* Work instructions
Across the entries that follow, how many lines have the word "from" in them? Give only the number.

===== Input data

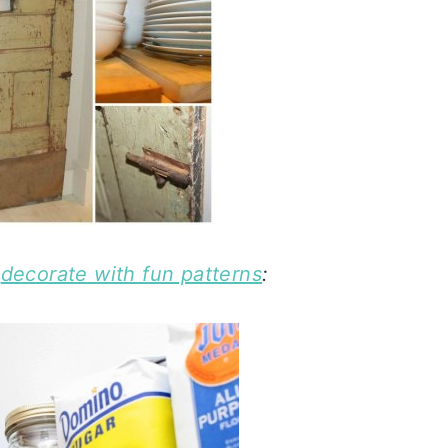
n
decorate with fun patterns
:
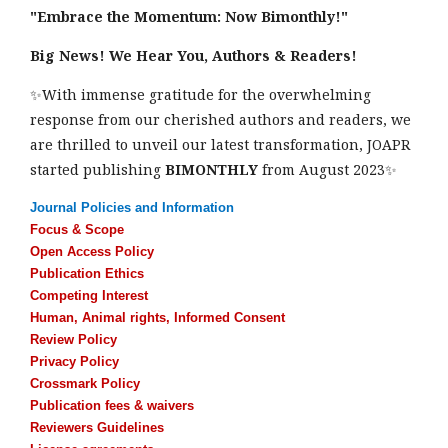
"Embrace the Momentum: Now Bimonthly!"
Big News! We Hear You, Authors & Readers!
✨With immense gratitude for the overwhelming
response from our cherished authors and readers, we
are thrilled to unveil our latest transformation, JOAPR
started publishing
BIMONTHLY
from August 2023✨
Journal Policies and Information
Focus & Scope
Open Access Policy
Publication Ethics
Competing Interest
Human, Animal rights, Informed Consent
Review Policy
Privacy Policy
Crossmark Policy
Publication fees & waivers
Reviewers Guidelines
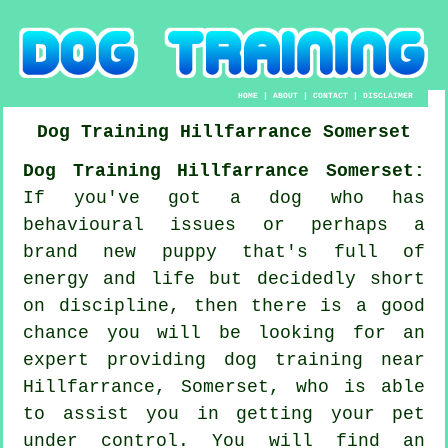
HOME
|
ABOUT
|
CONTACT
|
DISCLAIMER
Dog Training
Hillfarrance
Somerset
Dog Training Hillfarrance Somerset:
If you've got a dog who has
behavioural issues or perhaps a
brand new puppy that's full of
energy and life but decidedly short
on discipline, then there is a good
chance you will be looking for an
expert providing
dog training
near
Hillfarrance, Somerset, who is able
to assist you in getting your pet
under control. You will find an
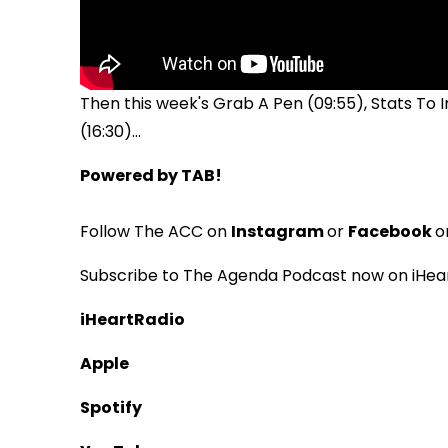
Then this week's Grab A Pen (09:55), Stats To
(16:30)...
Powered by TAB!
Follow The ACC on
Instagram
or
Facebook
o
Subscribe to The Agenda Podcast now on iHear
iHeartRadio
Apple
Spotify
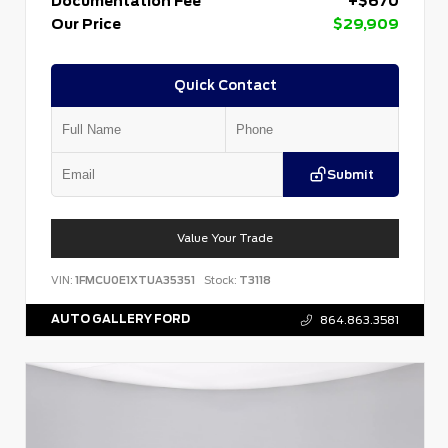
Documentation Fee
+$670
Our Price
$29,909
Quick Contact
Submit
Value Your Trade
VIN:
1FMCU0E1XTUA35351
Stock:
T3118
AUTO GALLERY FORD
864.863.3581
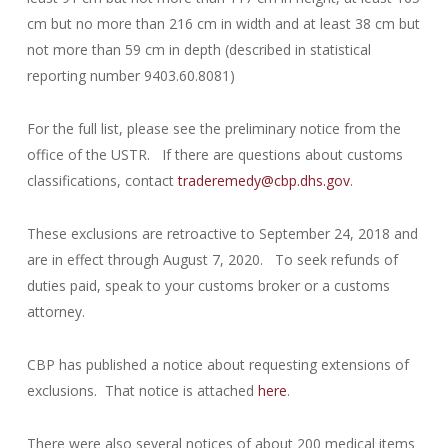
cm but no more than 216 cm in width and at least 38 cm but
not more than 59 cm in depth (described in statistical
reporting number 9403.60.8081)
For the full list, please see the preliminary notice from the
office of the USTR. If there are questions about customs
classifications, contact
traderemedy@cbp.dhs.gov
.
These exclusions are retroactive to September 24, 2018 and
are in effect through August 7, 2020. To seek refunds of
duties paid, speak to your customs broker or a customs
attorney.
CBP has published a notice about requesting extensions of
exclusions. That notice is attached
here
.
There were also several notices of about 200 medical items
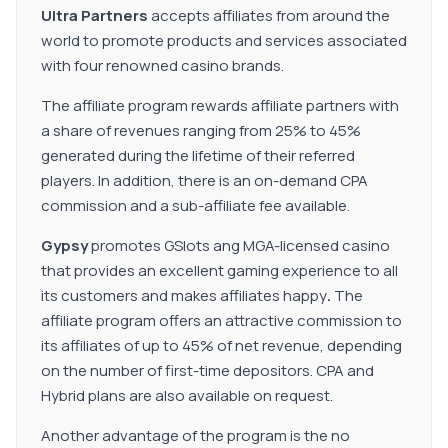
Ultra Partners
accepts affiliates from around the
world to promote products and services associated
with four renowned casino brands.
The affiliate program rewards affiliate partners with
a share of revenues ranging from 25% to 45%
generated during the lifetime of their referred
players. In addition, there is an on-demand CPA
commission and a sub-affiliate fee available.
Gypsy
promotes GSlots ang MGA-licensed casino
that provides an excellent gaming experience to all
its customers and makes affiliates happy
.
The
affiliate program offers an attractive commission to
its affiliates of up to 45% of net revenue, depending
on the number of first-time depositors. CPA and
Hybrid plans are also available on request.
Another advantage of the program is the no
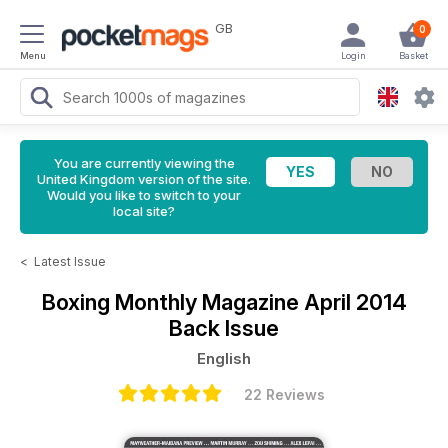
GB
0
Menu
Login
Basket
You are currently viewing the
United Kingdom version of the site.
Would you like to switch to your
local site?
<
Latest Issue
Boxing Monthly Magazine
April 2014
Back Issue
English
22 Reviews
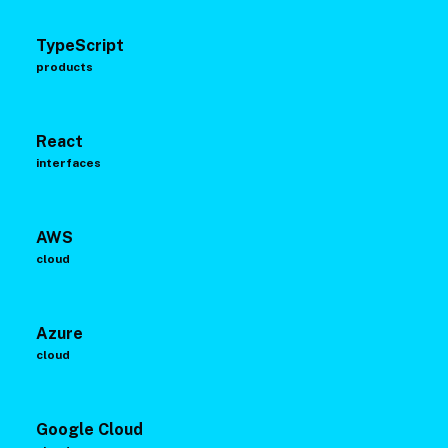
TypeScript
products
React
interfaces
AWS
cloud
Azure
cloud
Google Cloud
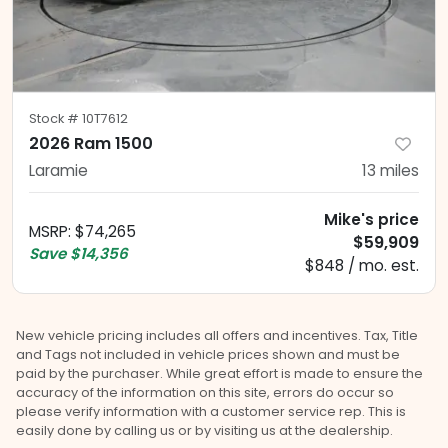
Stock #
10T7612
2026 Ram 1500
Laramie
13
miles
Mike's price
MSRP
:
$74,265
$59,909
Save
$14,356
$848 / mo. est.
New vehicle pricing includes all offers and incentives. Tax, Title
and Tags not included in vehicle prices shown and must be
paid by the purchaser. While great effort is made to ensure the
accuracy of the information on this site, errors do occur so
please verify information with a customer service rep. This is
easily done by calling us or by visiting us at the dealership.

==========

* Written solution
5